Awarded the Nobel Prize in Literature in 1913 "because of his profoundly sensitive, fresh and beautiful verse, by which, with consummate skill, he has made his poetic thought, expressed in his own English words, a part of the literature of the West."
Tagore modernised Bengali art by spurning rigid classical forms and resisting linguistic strictures. His novels, stories, songs, dance-dramas, and essays spoke to topics political and personal. Gitanjali (Song Offerings), Gora (Fair-Faced), and Ghare-Baire (The Home and the World) are his best-known works, and his verse, short stories, and novels were acclaimed—or panned—for their lyricism, colloquialism, naturalism, and unnatural contemplation. His compositions were chosen by two nations as national anthems: India's Jana Gana Mana and Bangladesh's Amar Shonar Bangla.

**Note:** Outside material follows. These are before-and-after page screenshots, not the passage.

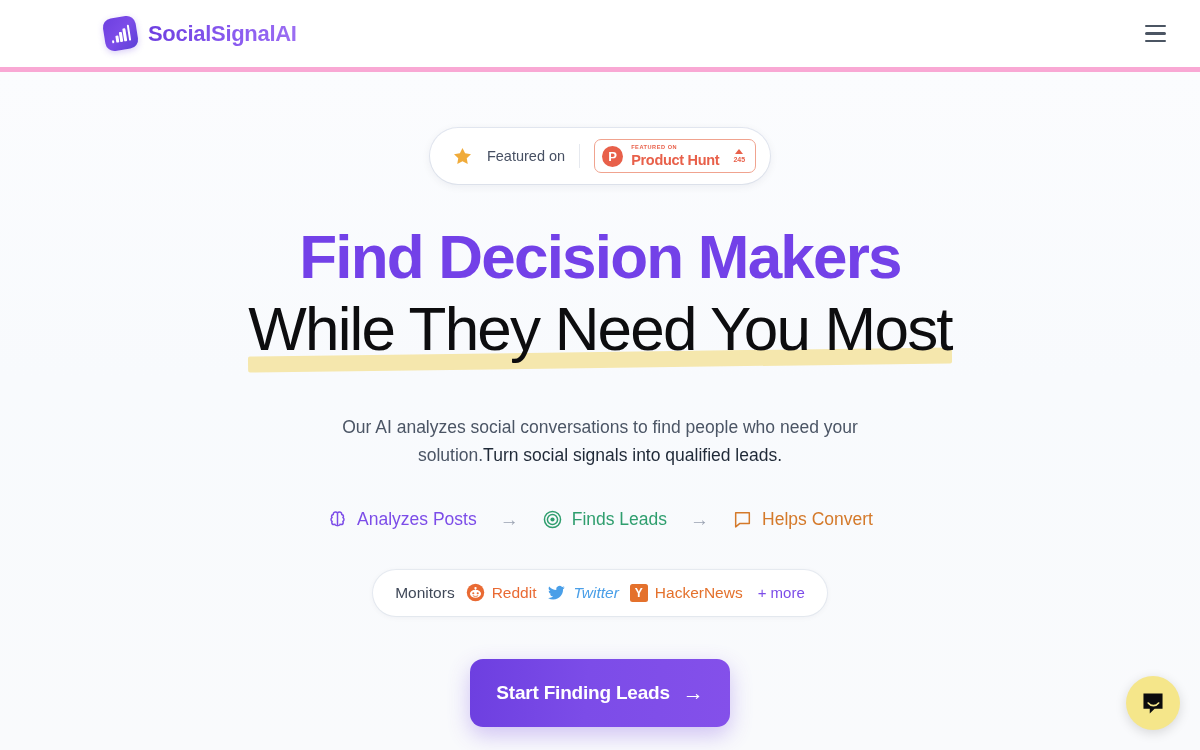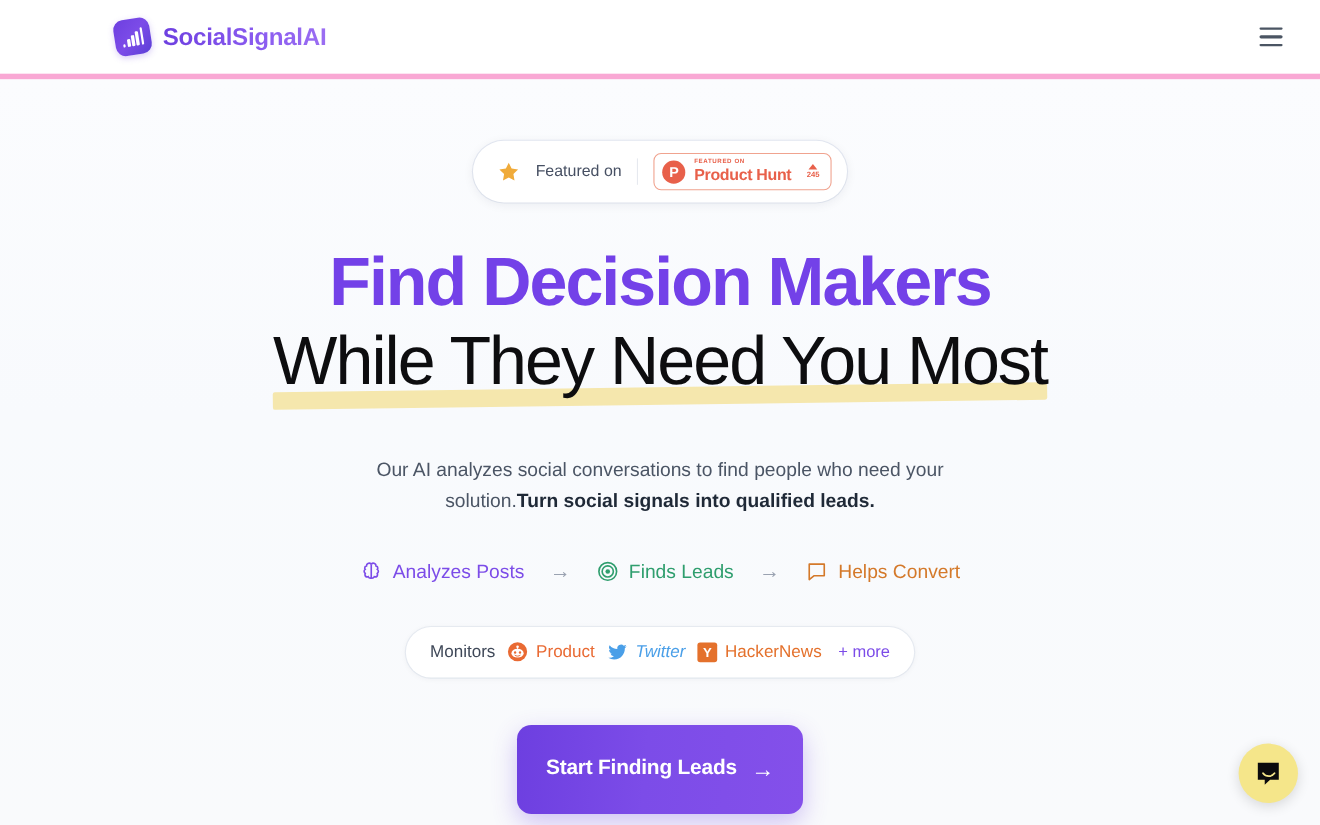--- a/index.html
+++ b/index.html
@@ -244,7 +244,7 @@
     line-height: 1.62;
     color: #4b5565;
   }
-  .subtitle b { color: #1f2937; font-weight: bold; }
+  .subtitle b { color: #1f2937; font-weight: normal; }
 
   
   .flow {

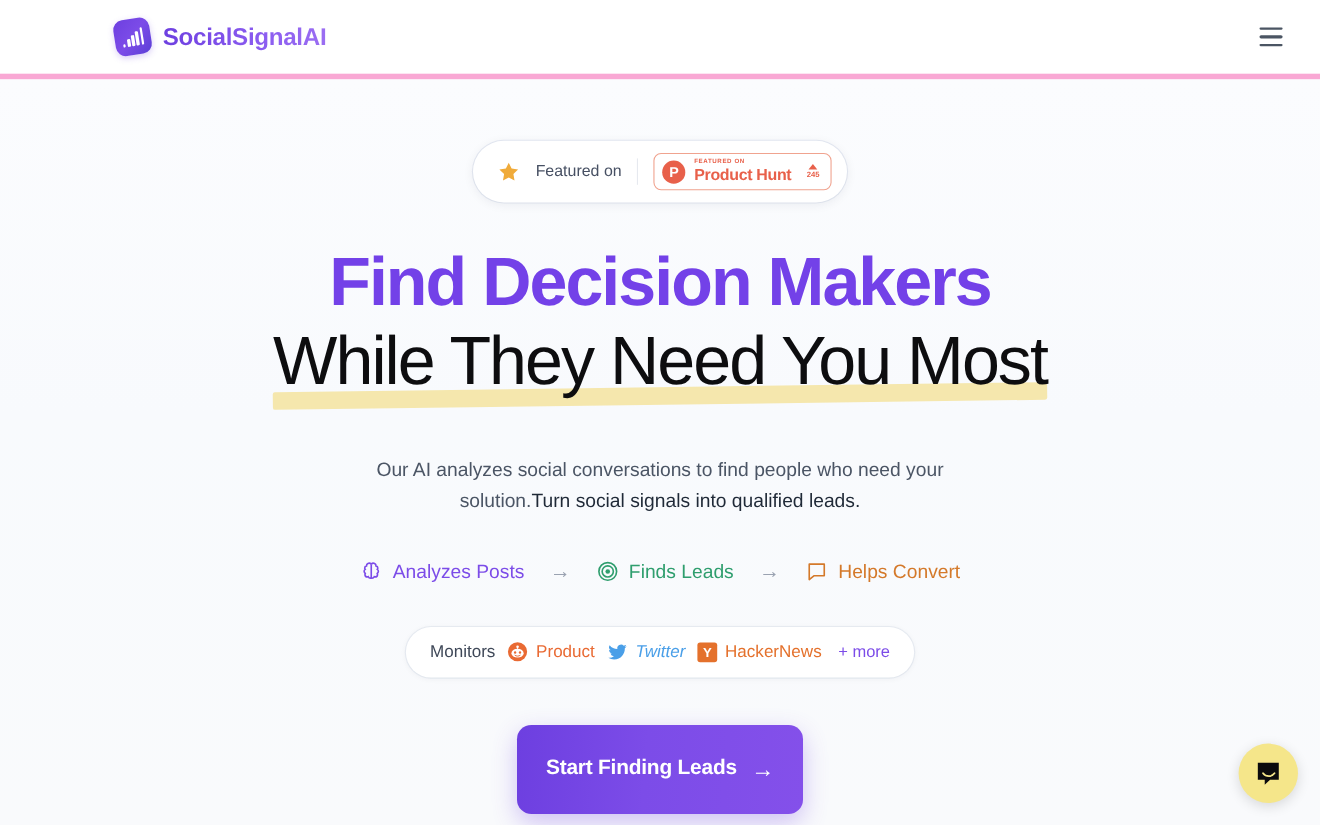--- a/index.html
+++ b/index.html
@@ -449,7 +449,7 @@
         <circle cx="12" cy="6.4" r="1.5" fill="#ffffff"></circle>
         <path d="M12 7.9v1.0" stroke="#ffffff" stroke-width="1.1"></path>
       </svg>
-      <span>Product</span>
+      <span>Reddit</span>
     </span>
 
     <span class="mon-item mon-twitter">

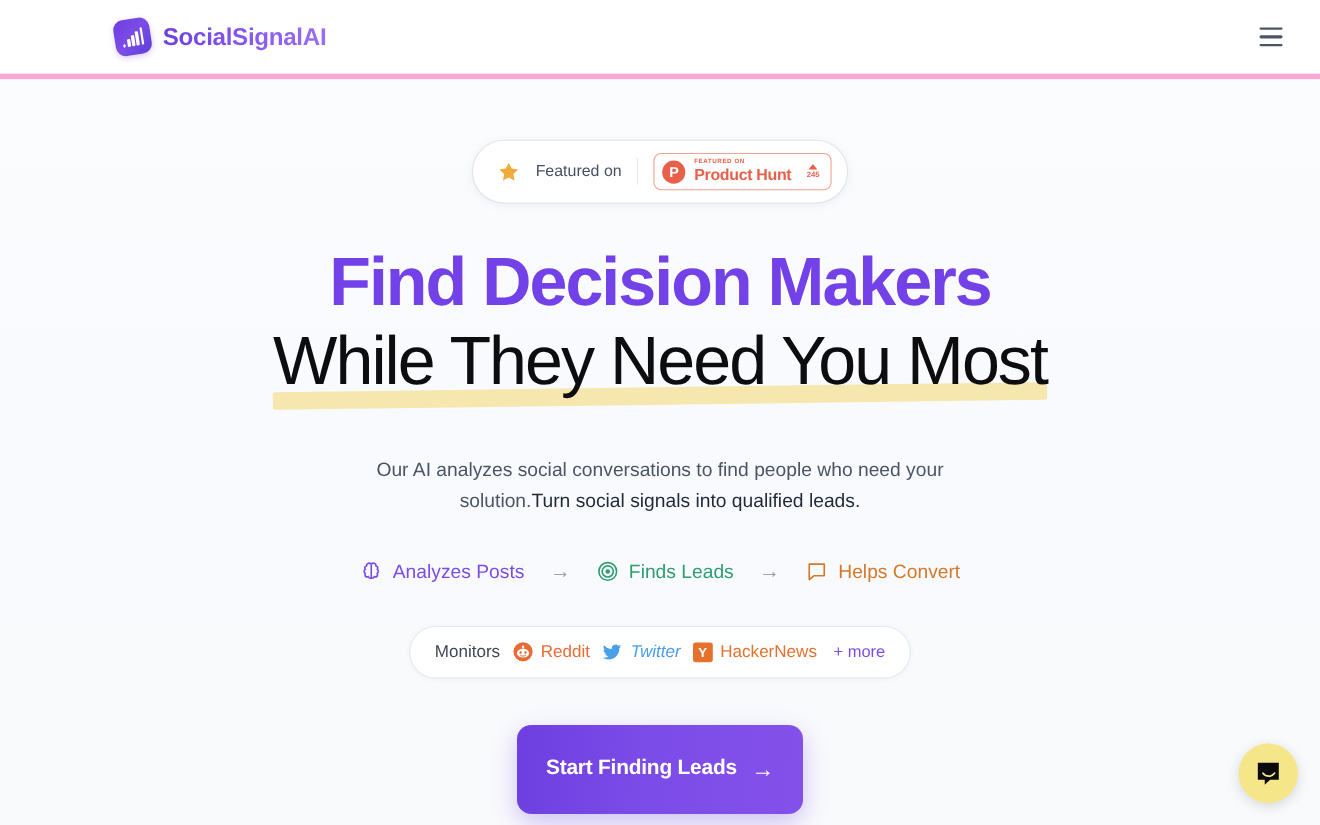--- a/index.html
+++ b/index.html
@@ -309,7 +309,7 @@
   .cta {
     margin-top: 43px;
     width: 260px;
-    height: 81px;
+    height: 68px;
     border: none;
     border-radius: 13px;
     background: linear-gradient(95deg, #6d3fe0 0%, #7c4ce8 45%, #8450ea 100%);

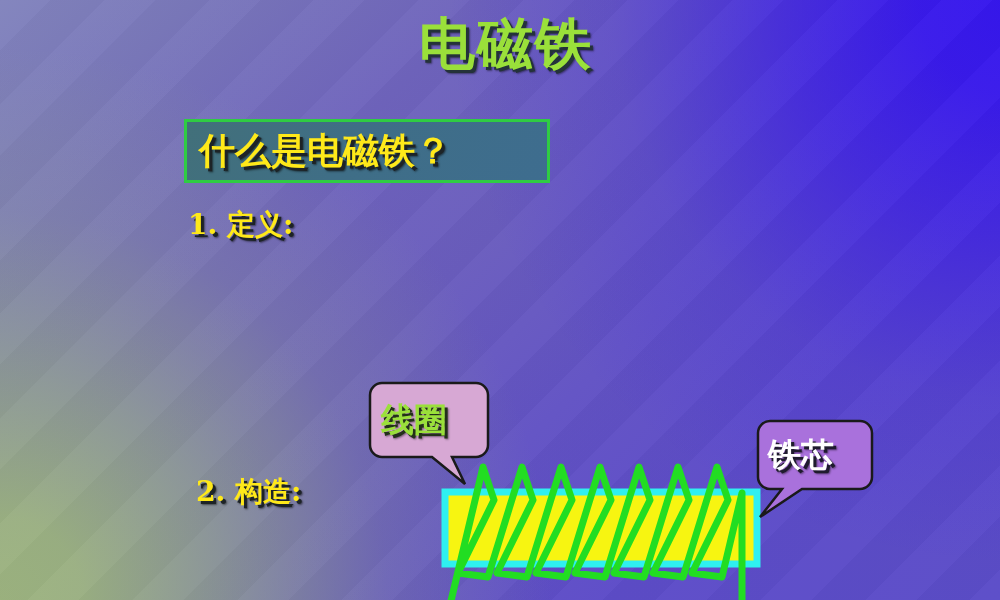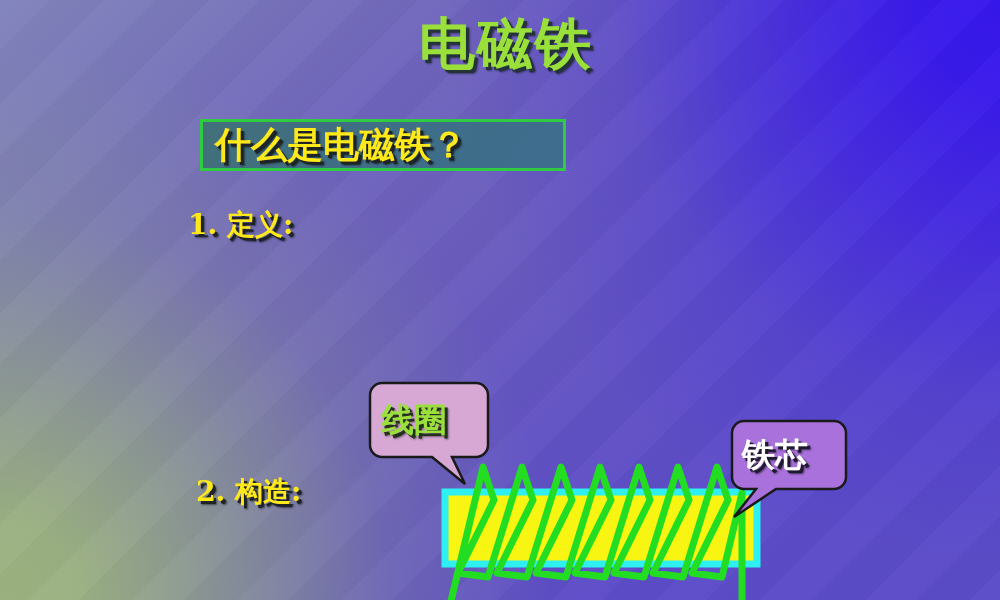--- a/index.html
+++ b/index.html
@@ -70,14 +70,13 @@
   
   #questionBox {
     left: 184px; top: 119px;
-    width: 366px; height: 52px;
+    width: 366px; height: 64px;
     border: 3px solid #2fcc43;
     background: linear-gradient(120deg, #42707a 0%, #3f6e86 45%, #3e6d8f 100%);
     box-sizing: border-box;
     display: flex;
     align-items: center;
     padding-left: 12px;
-    margin-left: 16px;
   }
   #questionBox .qtext {
     font-family: "DejaVu Serif", serif;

This play portrays a divergence between the earthly power of a sovereign and the saintly power of Lord Buddha. Srimati, the court-performer is executed by the royal guard under the aegis of the monarch, when, during the course of her dance, she abandons, piecemeal, her adornments and even her items of clothing, till she stands unadulterated and nude in a nun’s drape. She is obviously dominant and victorious even in her bereavement because now even Queen Lokesvari, and even the elder princess Ratnavali, fall under the enchantment of the court-dancer’s philanthropy and pay obeisance by feeling the departed Srimati’s feet, in mark of their shift to Buddhism. It is a profoundly heartrending play portraying an atypical act of religious self-immolation by an individual who was never expected to ascend to such enormous heights of selflessness.